Trustee Lula Starling asked if there was a large “percentage” of individuals making the complaints or a small percentage.
“A large percentage,” Stamps responded. “Basically, the information that we've been provided in regards to the complaints are based on the board.”
“Were these complaints before April or after April,” asked Vanessa Crowder, who was recently appointed to the board.
Stamps said some of the complaints go back to January 2016.
As the trustees attempted to get more information regarding the charges, Kent said, “The thing that makes the operation of a lay board so difficult, is that the board is only a board when you're in session. And yet the problem is that you go to the grocery store and somebody spots you and says,'You're on the school board and I've got something I need to talk to you about.'
“And the next think you know is you're getting a 30-minute earful about some teacher or some event or something like that. It's very difficult for you to be polite while at the same time explaining that when (you are) in the grocery store, (you're) just (a citizen). (You're) not a board member until (the board) is in session.”
Kent said the public is usually unaware that the appropriate venue to discuss a concern is to write it down, ask to appear before the trustees, and “then you can deal with that complaint in an official capacity.”
Starling said some of the difficulties facing the board are the result of letters to the editor in The Yazoo Herald.
“Some of the confidential information (surrounding the superintendent search) appeared in the Yazoo Herald, then the next week, here we come with a letter from one of the pastors calling the board a hijacked board …,” Starling said. “I think all this is coming from bitterness....”
She later assured the MDE officials present that school board attorney Briggs Hopson “is at our board meetings, and if we stray too far to the left, he always calls us back and says, 'You can't do that.' If we were moving that far (off base), he never bites his tongue. Never. He always lets us know (when we are wrong).”
Kent said that he and the other MDE officials are available to assist in any way.
“If you find yourself in situations where you're being placed in a tough spot politically or otherwise, that's what we're available for,” he said.
Hopson asked if there is anything the school board can do during the investigation of the complaints against the board.
“There's nothing right now,” Stamps said. He later added that reports about the investigation will be made to the school board at a later date.

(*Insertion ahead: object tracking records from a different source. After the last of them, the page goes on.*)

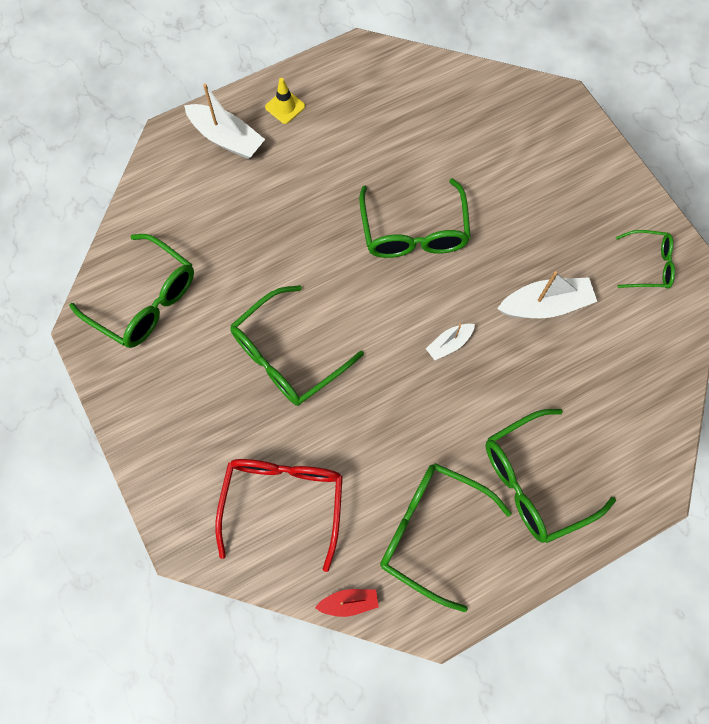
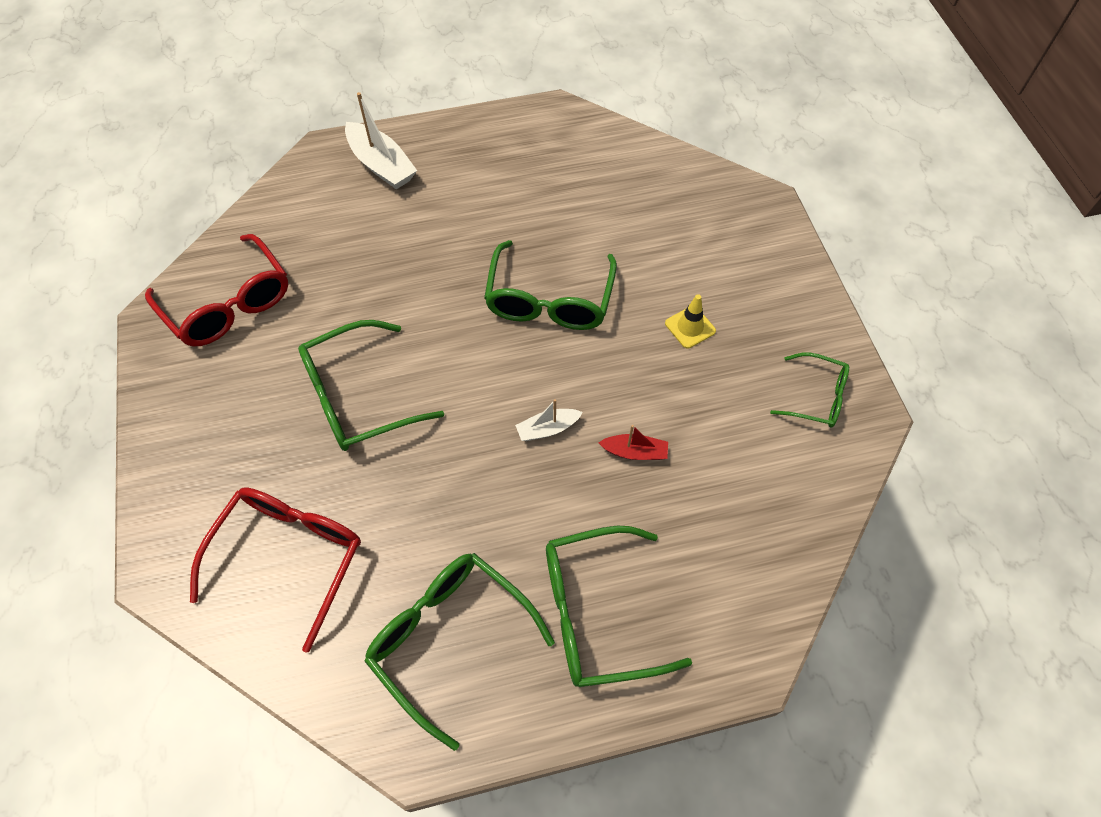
camera: 15 degrees right, 10 degrees down
(145, 301) = (229, 304): green glasses -> red glasses
(285, 107) = (455, 147): yellow traffic cone -> yellow traffic cone (690, 327)
(349, 602) = (319, 698): red boat -> red boat (635, 452)
(545, 305) = (676, 413): white boat -> none

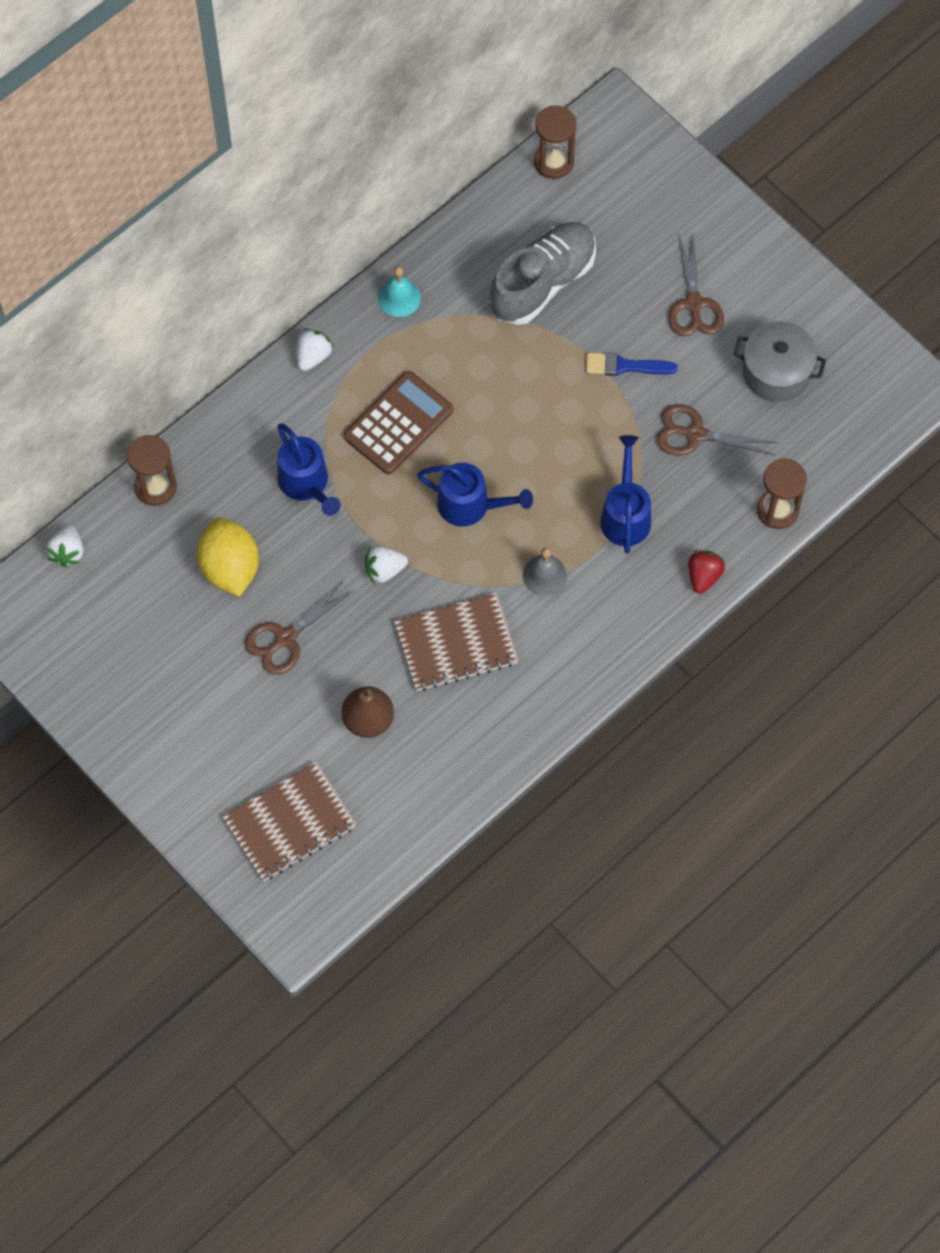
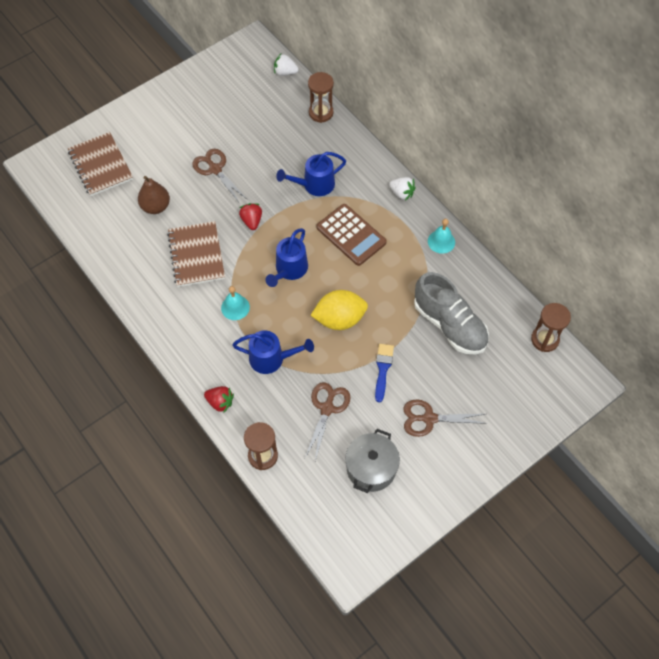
camera: 95 degrees right, 5 degrees down
(230, 568) = (264, 145): yellow lemon -> yellow lemon (339, 319)
(384, 570) = (252, 221): white strawberry -> red strawberry
(544, 575) = (235, 307): grey bell -> turquoise bell

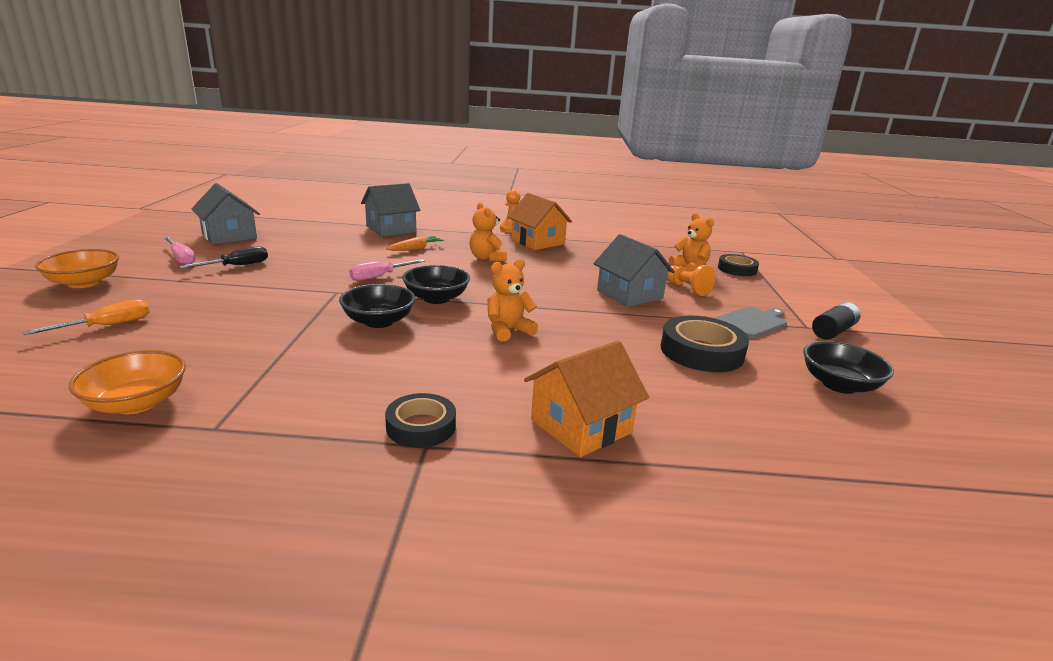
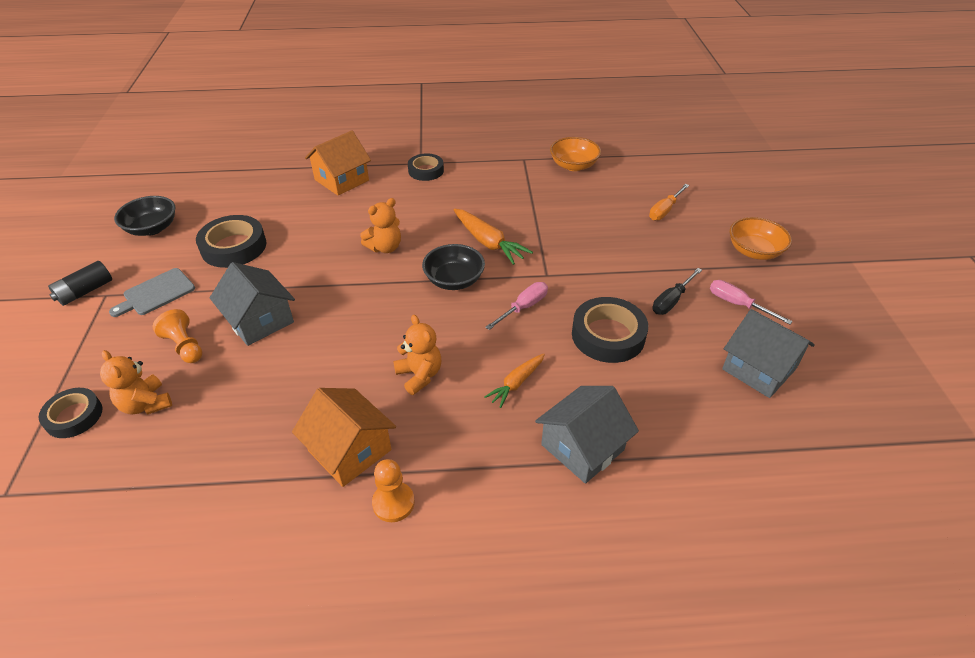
camera: 175 degrees right, 20 degrees up
(321, 258) = (608, 335): none -> black tape
(378, 321) = (488, 242): black bowl -> orange carrot

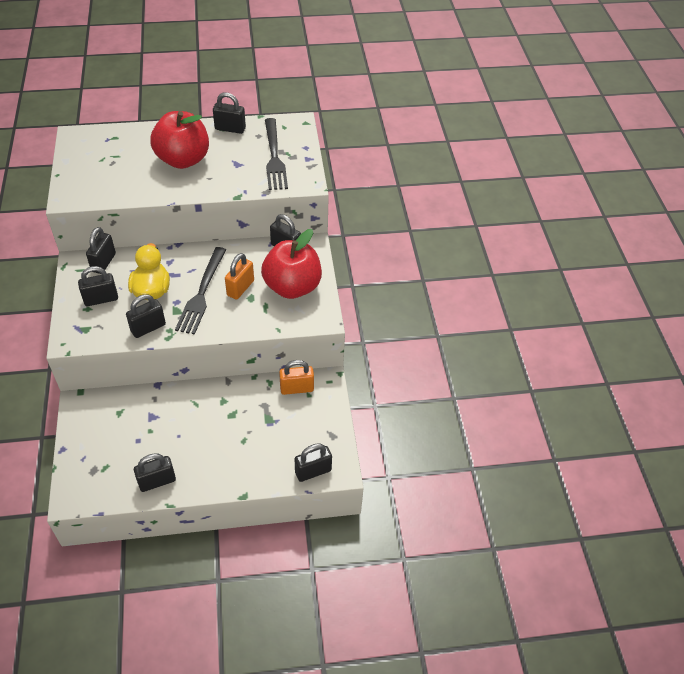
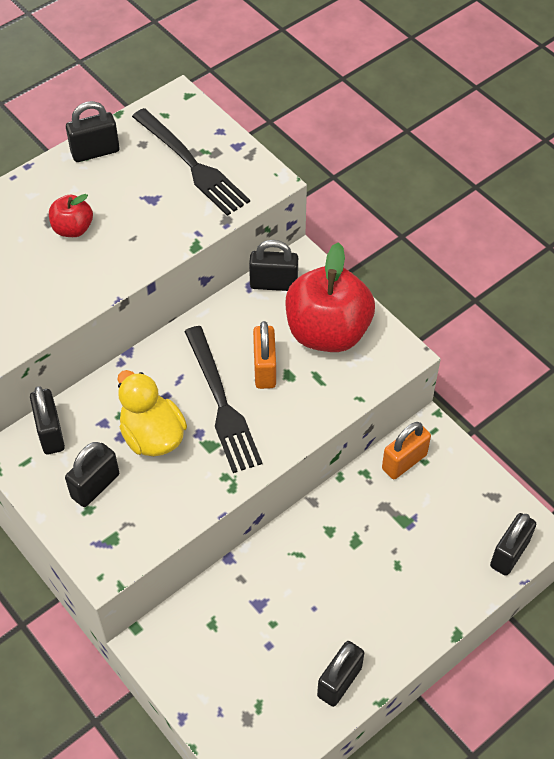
camera: 30 degrees left, 5 degrees up
(148, 328) = (195, 489): black padlock -> none
(183, 159) = (73, 229): red apple -> red apple, size x0.48

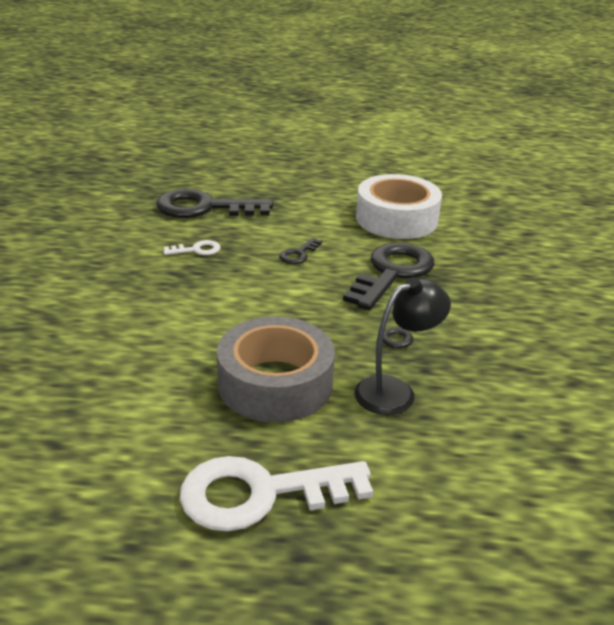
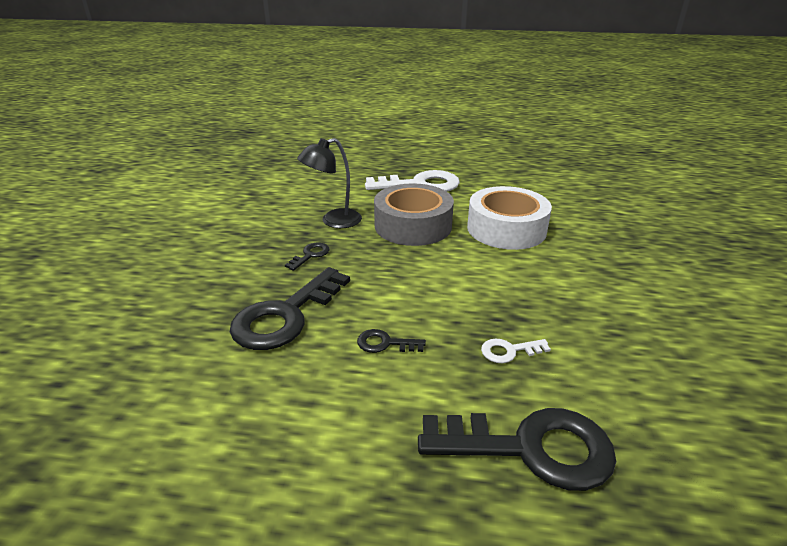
camera: 175 degrees left, 0 degrees up
(298, 254) = (385, 343): black key -> black key turned 120 degrees counterclockwise
(396, 219) = (225, 416): white tape -> white tape (506, 229)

Hopson later said he suspects that the complaints come not from what is said or done at the school board meetings, but from what's going on between board meetings.
“We need to make sure that we don't have meetings outside the meeting,” he said. “All business needs to be done here in the meeting place and not on the streets.”
Addressing Stamps, Starling said, “When you go back and you narrow these complaints down, then I want you to hear my side of the story.”
Kent reminded the trustees that when an issue relates to personnel, “the board's duties are to approve recommendations or deny that recommendation. (When) the superintendent brings a recommendation forward on personnel, you can approve that person or you can deny that person. If you deny that person, it is the superintendent's responsibility to come back with another recommendation.... You can only hire or deny those people that the superintendent recommends. It is inappropriate for board members to try to influence a hire.
“It is also inappropriate on the dismissal side of things. If the superintendent recommends a termination, you have those two choices: you can uphold it or you can deny it. Be very careful about getting involved in personnel actions. That is the superintendent's responsibility.”